**To-do item:**
Extract the source text from all of the entries below and copy every line verbatim. Leave the pictures out of your answer.

**Records for the task:**
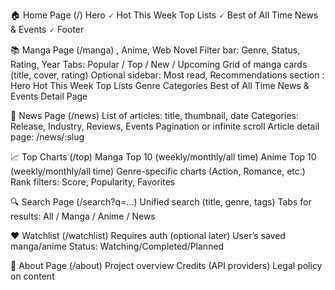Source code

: 🏠 Home Page (/)
Hero 🗸
Hot This Week
Top Lists 🗸
Best of All Time
News & Events 🗸
Footer 

📚 Manga Page (/manga) , Anime, Web Novel
Filter bar: Genre, Status, Rating, Year
Tabs: Popular / Top / New / Upcoming
Grid of manga cards (title, cover, rating)
Optional sidebar: Most read, Recommendations
section :
Hero
Hot This Week
Top Lists
Genre Categories
Best of All Time
News & Events
Detail Page

📰 News Page (/news)
List of articles: title, thumbnail, date
Categories: Release, Industry, Reviews, Events
Pagination or infinite scroll
Article detail page: /news/:slug

📈 Top Charts (/top)
Manga Top 10 (weekly/monthly/all time)
Anime Top 10 (weekly/monthly/all time)
Genre-specific charts (Action, Romance, etc.)
Rank filters: Score, Popularity, Favorites

🔍 Search Page (/search?q=...)
Unified search (title, genre, tags)
Tabs for results: All / Manga / Anime / News

❤️ Watchlist (/watchlist)
Requires auth (optional later)
User’s saved manga/anime
Status: Watching/Completed/Planned

📄 About Page (/about)
Project overview
Credits (API providers)
Legal policy on content



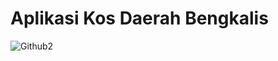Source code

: # Aplikasi Kos Daerah Bengkalis 

![Github2](https://github.com/BimaFdilana/AplikasiKos/assets/116327415/d7e87fb7-597e-4abd-a9cd-a53087a4ba50)
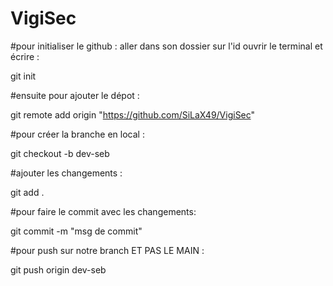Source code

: # VigiSec

#pour initialiser le github : aller dans son dossier sur l'id ouvrir le terminal et écrire :

git init

#ensuite pour ajouter le dépot :

git remote add origin "https://github.com/SiLaX49/VigiSec"

#pour créer la branche en local :

git checkout -b dev-seb

#ajouter les changements :

git add .

#pour faire le commit avec les changements:

git commit -m "msg de commit"

#pour push sur notre branch ET PAS LE MAIN :

git push origin dev-seb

**Output:**
Source code

: 🏠 Home Page (/)
Hero 🗸
Hot This Week
Top Lists 🗸
Best of All Time
News & Events 🗸
Footer 

📚 Manga Page (/manga) , Anime, Web Novel
Filter bar: Genre, Status, Rating, Year
Tabs: Popular / Top / New / Upcoming
Grid of manga cards (title, cover, rating)
Optional sidebar: Most read, Recommendations
section :
Hero
Hot This Week
Top Lists
Genre Categories
Best of All Time
News & Events
Detail Page

📰 News Page (/news)
List of articles: title, thumbnail, date
Categories: Release, Industry, Reviews, Events
Pagination or infinite scroll
Article detail page: /news/:slug

📈 Top Charts (/top)
Manga Top 10 (weekly/monthly/all time)
Anime Top 10 (weekly/monthly/all time)
Genre-specific charts (Action, Romance, etc.)
Rank filters: Score, Popularity, Favorites

🔍 Search Page (/search?q=...)
Unified search (title, genre, tags)
Tabs for results: All / Manga / Anime / News

❤️ Watchlist (/watchlist)
Requires auth (optional later)
User’s saved manga/anime
Status: Watching/Completed/Planned

📄 About Page (/about)
Project overview
Credits (API providers)
Legal policy on content



Source code

: # Aplikasi Kos Daerah Bengkalis 

![Github2](https://github.com/BimaFdilana/AplikasiKos/assets/116327415/d7e87fb7-597e-4abd-a9cd-a53087a4ba50)
Source code

: # VigiSec

#pour initialiser le github : aller dans son dossier sur l'id ouvrir le terminal et écrire :

git init

#ensuite pour ajouter le dépot :

git remote add origin "https://github.com/SiLaX49/VigiSec"

#pour créer la branche en local :

git checkout -b dev-seb

#ajouter les changements :

git add .

#pour faire le commit avec les changements:

git commit -m "msg de commit"

#pour push sur notre branch ET PAS LE MAIN :

git push origin dev-seb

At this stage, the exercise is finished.